Parce que le public ne s’y reconnaît plus
« Dans le sport, on ne peut pas oublier les fans, et avec cette nouvelle Coupe Davis, on n’a rien eu à faire de leur avis, estime notre consultant Arnaud Clément. C’est triste, mais c’est pour ça aussi que les meilleurs joueurs ne viennent plus. Jouer dans un stade Pierre-Mauroy rempli, devant 27 000 personnes, ou même à l’extérieur dans des petites salles en fusion pleines à craquer, c’est ça également qu’un sportif recherche.«
Sauf qu’aujourd’hui, les salles, en Allemagne, en Ecosse, en Espagne ou même en Italie, sont vides. Au mieux, quelques centaines assistent aux matchs de leurs nations respectives. Les horaires, en pleine semaine, et les affiches, peu attractives, expliquent cet abandon de poste massif. « Le fait que la compétition ne soit pas la même chaque année et qu’il y ait une incompréhension autour de son organisation, c’est complexe pour le consommateur, explique Maltese. Dans tous les cas, la marque, que ça soit Coupe Davis ou pas Coupe Davis, on ne comprend plus trop ce que c’est. »
Un sentiment complètement partagé par Arnaud Clément : « On ne comprend rien, parce que le format est incompréhensible. La France jouait contre l’Allemagne, et même chez eux à Hambourg, il n’y avait pas plus de 1000 personnes en tribunes. Pour moi, la Coupe Davis est très importante, c’est dans le sang. Quand on l’a aimée autant, que ce soit pour la regarder ou la jouer, et qu’on voit ce qu’elle est devenue aujourd’hui, ça fait mal. D’ailleurs, ce qui est le plus énervant, c’est qu’on l’appelle toujours Coupe Davis. Mais ce n’est pas ça, la Coupe Davis. Aujourd’hui c’est devenu un tournoi confidentiel ».

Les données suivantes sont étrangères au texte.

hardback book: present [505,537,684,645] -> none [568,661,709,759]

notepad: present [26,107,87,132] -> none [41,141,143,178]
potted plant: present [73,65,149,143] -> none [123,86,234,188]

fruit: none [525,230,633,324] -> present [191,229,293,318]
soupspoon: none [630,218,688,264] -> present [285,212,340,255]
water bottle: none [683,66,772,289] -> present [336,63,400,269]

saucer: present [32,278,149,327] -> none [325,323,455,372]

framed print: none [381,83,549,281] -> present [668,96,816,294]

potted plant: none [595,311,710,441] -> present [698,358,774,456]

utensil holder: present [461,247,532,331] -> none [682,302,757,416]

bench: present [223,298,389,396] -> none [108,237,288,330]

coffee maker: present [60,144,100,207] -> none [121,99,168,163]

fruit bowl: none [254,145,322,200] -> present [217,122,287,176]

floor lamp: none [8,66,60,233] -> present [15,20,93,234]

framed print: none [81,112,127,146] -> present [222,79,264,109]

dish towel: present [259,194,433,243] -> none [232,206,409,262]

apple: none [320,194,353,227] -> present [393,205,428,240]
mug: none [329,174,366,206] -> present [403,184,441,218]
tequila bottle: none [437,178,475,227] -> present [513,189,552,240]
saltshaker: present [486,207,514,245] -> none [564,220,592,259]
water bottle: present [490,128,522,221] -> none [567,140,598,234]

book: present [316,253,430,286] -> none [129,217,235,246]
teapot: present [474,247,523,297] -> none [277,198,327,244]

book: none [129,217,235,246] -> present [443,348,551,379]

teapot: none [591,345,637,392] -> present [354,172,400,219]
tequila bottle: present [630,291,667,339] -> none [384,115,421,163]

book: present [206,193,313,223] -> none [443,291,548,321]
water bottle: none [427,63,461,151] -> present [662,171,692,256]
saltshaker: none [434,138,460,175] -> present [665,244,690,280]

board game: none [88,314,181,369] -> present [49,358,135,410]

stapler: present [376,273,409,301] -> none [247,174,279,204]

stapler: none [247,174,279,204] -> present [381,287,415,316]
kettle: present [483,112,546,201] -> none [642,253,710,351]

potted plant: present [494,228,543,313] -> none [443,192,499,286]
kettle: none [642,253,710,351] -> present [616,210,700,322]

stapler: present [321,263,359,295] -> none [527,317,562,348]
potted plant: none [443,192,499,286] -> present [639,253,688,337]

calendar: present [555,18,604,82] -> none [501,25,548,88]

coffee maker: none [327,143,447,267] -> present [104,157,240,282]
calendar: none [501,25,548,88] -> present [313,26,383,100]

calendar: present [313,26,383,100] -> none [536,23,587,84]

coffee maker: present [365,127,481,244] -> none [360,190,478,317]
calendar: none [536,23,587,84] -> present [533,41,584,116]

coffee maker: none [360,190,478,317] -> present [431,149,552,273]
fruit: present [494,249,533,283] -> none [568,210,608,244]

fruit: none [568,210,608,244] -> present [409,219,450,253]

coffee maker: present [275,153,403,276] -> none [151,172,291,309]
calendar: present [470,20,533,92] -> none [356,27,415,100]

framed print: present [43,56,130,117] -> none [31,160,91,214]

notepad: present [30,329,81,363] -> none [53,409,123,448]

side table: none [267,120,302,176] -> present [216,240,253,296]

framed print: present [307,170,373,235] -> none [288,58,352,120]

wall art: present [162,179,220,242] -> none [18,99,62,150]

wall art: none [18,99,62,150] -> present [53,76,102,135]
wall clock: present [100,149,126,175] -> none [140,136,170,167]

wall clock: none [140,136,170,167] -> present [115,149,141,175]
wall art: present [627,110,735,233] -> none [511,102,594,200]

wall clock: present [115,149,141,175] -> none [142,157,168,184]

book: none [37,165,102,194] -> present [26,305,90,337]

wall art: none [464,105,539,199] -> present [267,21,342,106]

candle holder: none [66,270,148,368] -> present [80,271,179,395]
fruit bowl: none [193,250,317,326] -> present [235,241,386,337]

Parce que c’est un fiasco sur le plan marketing
Qui dit tribunes vides et désertion des meilleurs joueurs du monde dit forcément fuite des sponsors et chute des revenus autour de l’événement. « C’est évidemment un énorme échec sur le plan marketing, assure Lionel Maltese. Il faut engager une grande réflexion. Notamment sur le fait que sans la présence des meilleurs joueurs du monde, vous n’avez aucune attractivité. Mais que sans un prize money important, ces meilleurs joueurs ne viendront pas. Cela passe aussi par un calendrier aménagé, et enfin la désignation, très en avance, du lieu des phases finales.«
Cette saison, la formule est donc passée d’une seule et même période en clôture de la saison, à trois distinctes entre avril et novembre (une phase de qualifications, une phase de groupes et une phase finale). Une autre promesse de base – qui consistait à alléger un calendrier déjà surchargé – non respectée par ailleurs. Autre problème pointé du doigt par le spécialiste : la désignation beaucoup trop tardive du lieu des phases finales. Cette saison, par exemple, c’est seulement en avril que le site de Malaga, en Espagne, avait été désigné. Trop tard « pour trouver de nouveaux sponsors et de bons financements permettant d’augmenter le prize money par exemple.«
« La solution, pour moi, c’est ce qu’a proposé Sébastien Grosjean : l’organiser tous les deux ans. Le financement ne sera malheureusement pas le même mais la marque sera recréée. C’est de faire comme certaines compétitions internationales majeures [comme la Ryder Cup]. C’est la seule solution pour pouvoir attirer tous les meilleurs joueurs. »
Lionel Maltese, spécialiste dans le marketing du sportà Franceinfo: sport
Arnaud Clément partage également le souhait de voir un jour passer la compétition tous les deux ans. Pour ainsi permettre un allégement significatif du calendrier puis pour « élancer la ferveur autour de la Coupe Davis qui retrouverait son public sans difficulté. » Mais pour l’instant, il faudra bel et bien se contenter, ou pas, de cette version.